> [Pixel coordinate listings]:
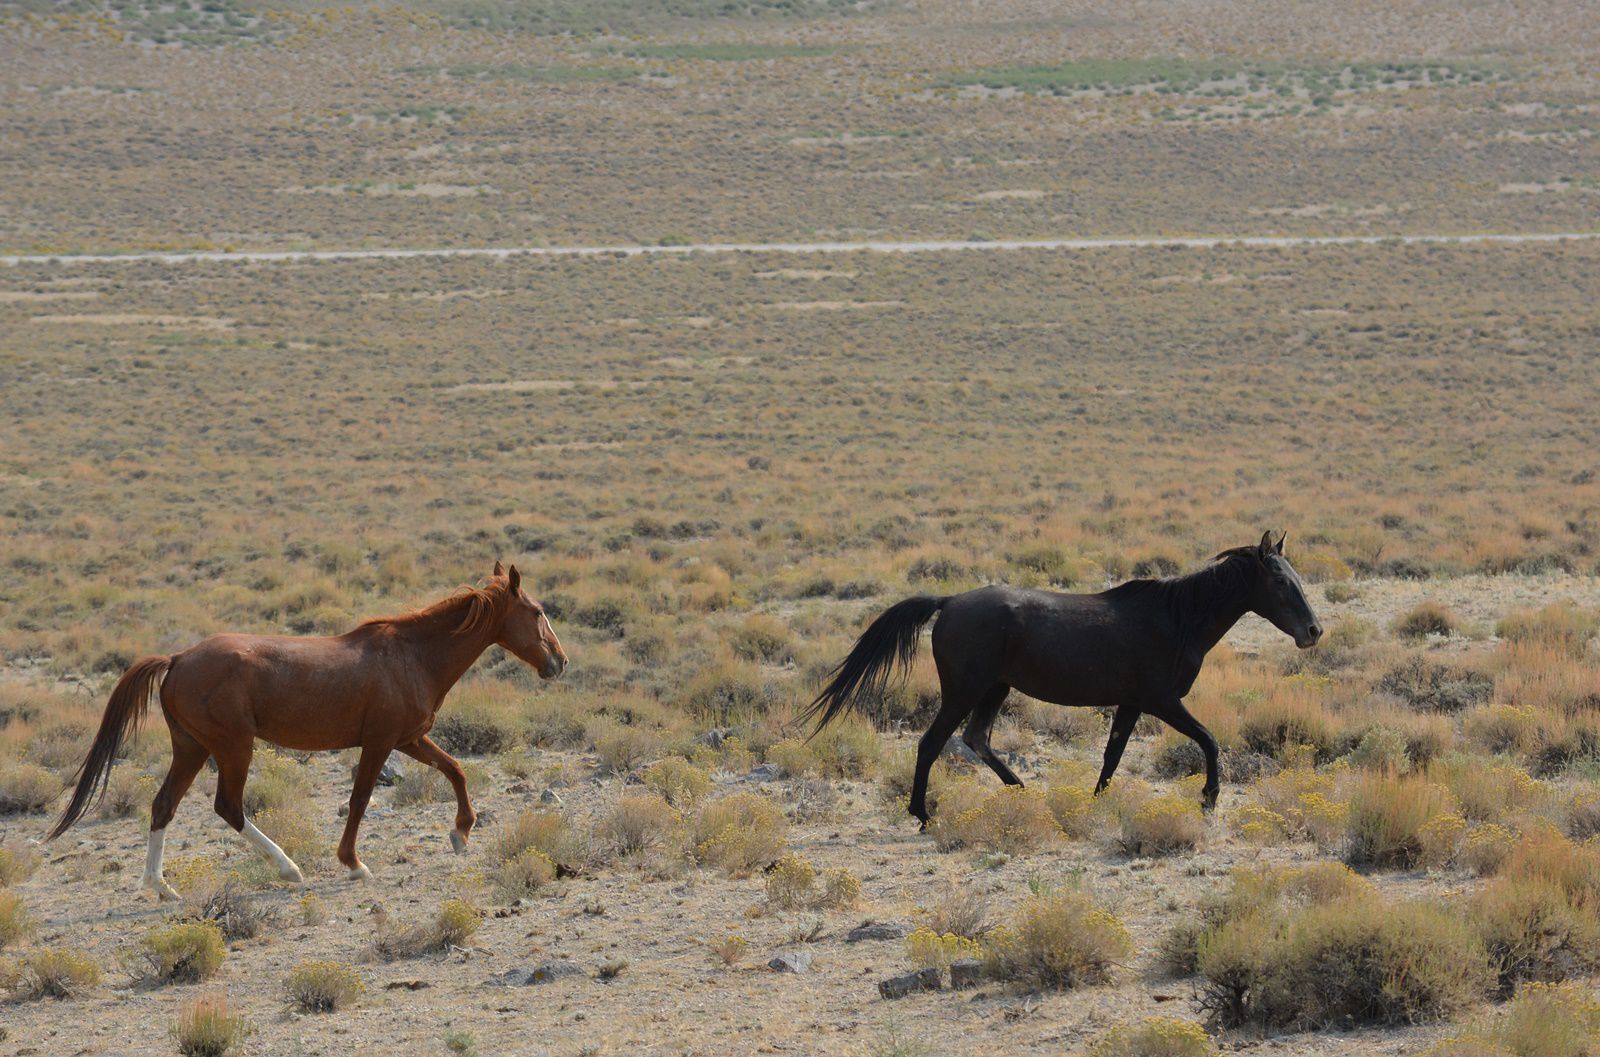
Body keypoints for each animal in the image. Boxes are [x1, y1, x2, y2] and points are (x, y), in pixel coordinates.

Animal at [48, 559, 569, 901]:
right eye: (538, 611)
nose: (560, 662)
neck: (415, 655)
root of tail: (177, 659)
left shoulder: (409, 739)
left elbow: (455, 769)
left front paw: (461, 833)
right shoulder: (380, 743)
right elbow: (360, 800)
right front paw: (354, 865)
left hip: (191, 747)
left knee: (163, 806)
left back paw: (160, 887)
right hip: (233, 747)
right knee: (228, 807)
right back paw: (289, 869)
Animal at [806, 530, 1318, 818]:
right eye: (1279, 580)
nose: (1314, 631)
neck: (1177, 618)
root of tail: (948, 602)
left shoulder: (1132, 703)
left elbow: (1112, 756)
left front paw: (1097, 801)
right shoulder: (1162, 701)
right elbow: (1209, 739)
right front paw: (1209, 799)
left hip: (995, 688)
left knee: (976, 739)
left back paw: (1020, 791)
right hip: (963, 690)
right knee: (933, 743)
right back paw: (921, 815)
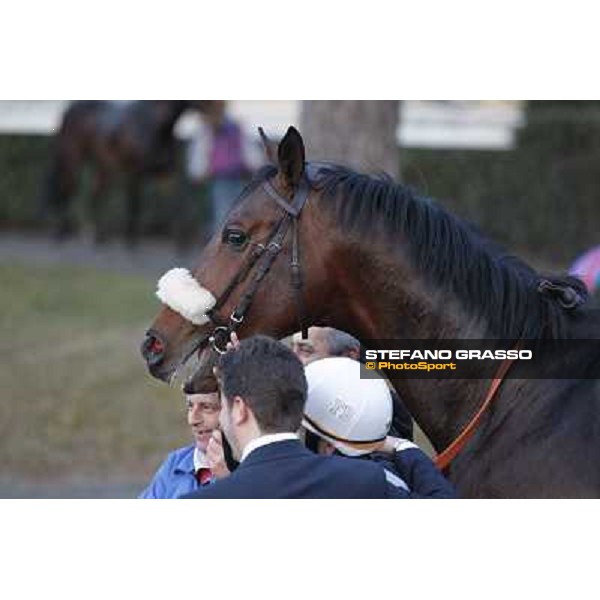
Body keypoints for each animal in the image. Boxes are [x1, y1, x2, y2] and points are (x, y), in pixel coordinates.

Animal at [42, 99, 216, 245]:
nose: (215, 110)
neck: (158, 126)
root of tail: (68, 110)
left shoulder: (167, 174)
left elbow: (180, 203)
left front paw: (181, 242)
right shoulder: (135, 173)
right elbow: (135, 206)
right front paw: (131, 241)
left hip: (104, 166)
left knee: (95, 194)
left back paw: (98, 236)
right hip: (72, 159)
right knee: (67, 189)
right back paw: (60, 232)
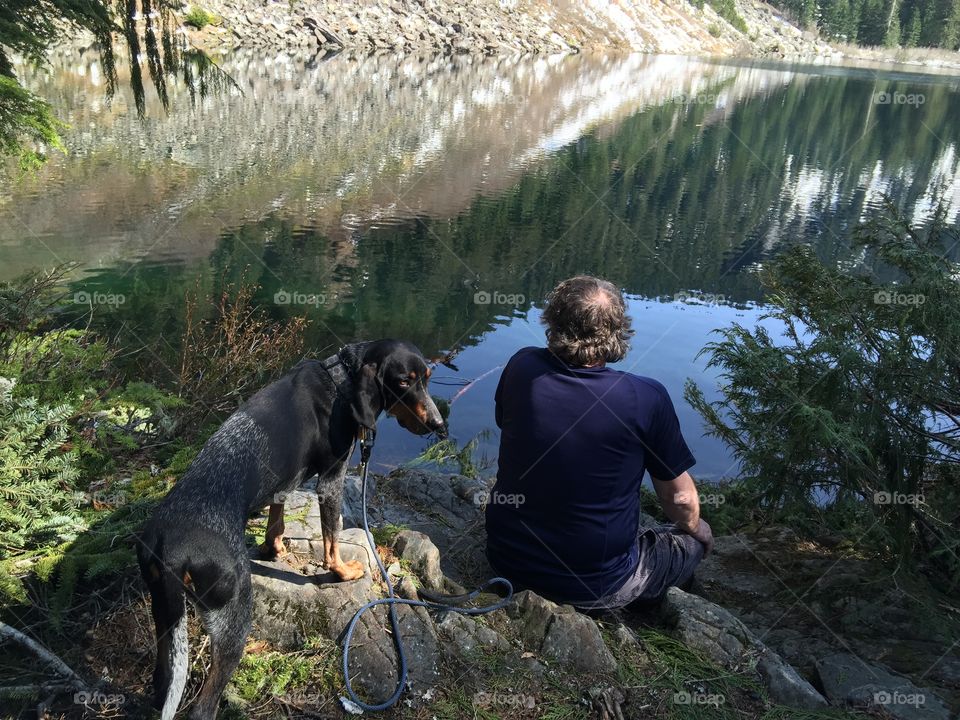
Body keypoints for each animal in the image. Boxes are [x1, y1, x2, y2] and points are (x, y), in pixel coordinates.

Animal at [139, 338, 446, 720]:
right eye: (404, 381)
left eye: (428, 377)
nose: (439, 424)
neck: (341, 380)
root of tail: (169, 545)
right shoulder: (331, 480)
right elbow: (331, 539)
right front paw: (342, 571)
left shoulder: (283, 479)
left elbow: (278, 512)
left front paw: (274, 547)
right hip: (232, 619)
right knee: (204, 705)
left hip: (166, 619)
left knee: (162, 679)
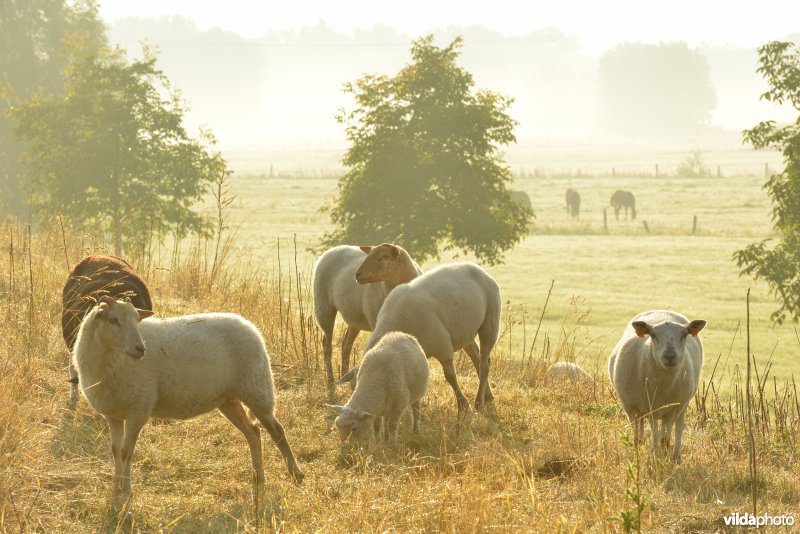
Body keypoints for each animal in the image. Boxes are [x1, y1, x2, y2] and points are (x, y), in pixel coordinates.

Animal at [72, 296, 304, 496]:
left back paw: (295, 474)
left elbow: (127, 452)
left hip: (256, 388)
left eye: (137, 320)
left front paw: (126, 490)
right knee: (253, 432)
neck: (110, 360)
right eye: (113, 320)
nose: (140, 349)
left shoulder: (137, 410)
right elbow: (115, 451)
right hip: (229, 399)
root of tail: (249, 325)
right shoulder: (113, 414)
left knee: (277, 431)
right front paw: (115, 488)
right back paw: (258, 477)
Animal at [312, 245, 424, 388]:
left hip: (354, 319)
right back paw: (331, 381)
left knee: (346, 344)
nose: (357, 274)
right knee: (327, 345)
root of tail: (332, 249)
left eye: (384, 257)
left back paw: (344, 376)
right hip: (323, 306)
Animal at [360, 262, 496, 414]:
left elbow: (450, 377)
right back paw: (488, 397)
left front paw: (463, 405)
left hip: (490, 321)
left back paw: (479, 402)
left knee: (484, 364)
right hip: (464, 331)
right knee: (477, 358)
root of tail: (476, 267)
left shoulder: (442, 346)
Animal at [608, 310, 708, 464]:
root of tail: (663, 311)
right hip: (633, 406)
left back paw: (676, 457)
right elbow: (653, 435)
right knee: (638, 429)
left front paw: (663, 457)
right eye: (653, 335)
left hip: (681, 406)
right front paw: (651, 457)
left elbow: (665, 439)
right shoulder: (649, 407)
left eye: (684, 334)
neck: (664, 385)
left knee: (678, 430)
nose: (670, 356)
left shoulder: (673, 408)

> [EXERCISE OBJECTIVE]: Could you output the lines above exactly, with no pictures included?

> [RESULT BELOW]:
Body keypoints for each animal in the image. Boxes are [x1, y1, x2, y2] and points are (x, y), in pixel coordinates.

Animal at [48, 559, 569, 901]:
right eye: (538, 611)
nose: (560, 662)
neck: (415, 655)
root of tail: (177, 659)
left shoulder: (409, 739)
left elbow: (455, 769)
left front paw: (461, 833)
right shoulder: (380, 743)
right elbow: (360, 800)
right front paw: (354, 865)
left hip: (191, 747)
left knee: (163, 806)
left back paw: (160, 887)
right hip: (233, 747)
right knee: (228, 807)
right back paw: (289, 869)
Animal at [806, 530, 1318, 818]:
right eye: (1279, 580)
nose: (1314, 631)
neck: (1177, 618)
root of tail: (948, 602)
left shoulder: (1132, 703)
left elbow: (1112, 756)
left front paw: (1097, 801)
right shoulder: (1162, 701)
right elbow: (1209, 739)
right front paw: (1209, 799)
left hip: (995, 688)
left knee: (976, 739)
left back paw: (1020, 791)
right hip: (963, 690)
right knee: (933, 743)
right back paw: (921, 815)
Body keypoints for each animal in the image. Boxes are [x1, y1, x2, y2] and points are (x, y), in pixel coordinates.

Animal at [42, 99, 216, 245]:
nose: (215, 110)
neck: (158, 126)
root of tail: (68, 110)
left shoulder: (167, 174)
left elbow: (180, 203)
left front paw: (181, 242)
right shoulder: (135, 173)
right elbow: (135, 206)
right front paw: (131, 241)
left hip: (104, 166)
left knee: (95, 194)
left back paw: (98, 236)
right hip: (72, 159)
right knee: (67, 189)
right back paw: (60, 232)
Body keypoints for each animal in the image. Boxes are [x1, y1, x2, y2] and points are (x, y), in pixel coordinates.

Animal at [139, 338, 446, 720]:
right eye: (404, 381)
left eye: (428, 377)
nose: (439, 424)
neck: (341, 380)
root of tail: (169, 545)
right shoulder: (331, 480)
right elbow: (331, 539)
right front paw: (342, 571)
left shoulder: (283, 479)
left elbow: (278, 512)
left front paw: (274, 547)
right hip: (232, 619)
right knee: (204, 705)
left hip: (166, 619)
left knee: (162, 679)
Body keypoints for each animal in the image. Boxes are [x1, y1, x2, y2] and points are (x, y), in pixel coordinates.

Animal at [72, 296, 304, 496]:
left back paw: (295, 474)
left elbow: (127, 452)
left hip: (256, 388)
left eye: (137, 320)
left front paw: (126, 490)
right knee: (253, 432)
neck: (110, 360)
right eye: (113, 320)
nose: (140, 349)
left shoulder: (137, 410)
right elbow: (115, 451)
right hip: (229, 399)
root of tail: (249, 325)
right shoulder: (113, 414)
left knee: (277, 431)
right front paw: (115, 488)
right back paw: (258, 477)
Animal at [312, 245, 424, 388]:
left hip: (354, 319)
right back paw: (331, 381)
left knee: (346, 344)
nose: (357, 274)
right knee: (327, 345)
root of tail: (332, 249)
left eye: (384, 257)
left back paw: (344, 376)
right hip: (323, 306)
Animal at [360, 262, 496, 414]:
left elbow: (450, 377)
right back paw: (488, 397)
left front paw: (463, 405)
left hip: (490, 321)
left back paw: (479, 402)
left knee: (484, 364)
right hip: (464, 331)
right knee: (477, 358)
root of tail: (476, 267)
left shoulder: (442, 346)
Animal at [608, 310, 708, 464]:
root of tail: (663, 311)
right hip: (633, 406)
left back paw: (676, 457)
right elbow: (653, 435)
right knee: (638, 429)
left front paw: (663, 457)
right eye: (653, 335)
left hip: (681, 406)
right front paw: (651, 457)
left elbow: (665, 439)
right shoulder: (649, 407)
left eye: (684, 334)
neck: (664, 385)
left knee: (678, 430)
nose: (670, 356)
left shoulder: (673, 408)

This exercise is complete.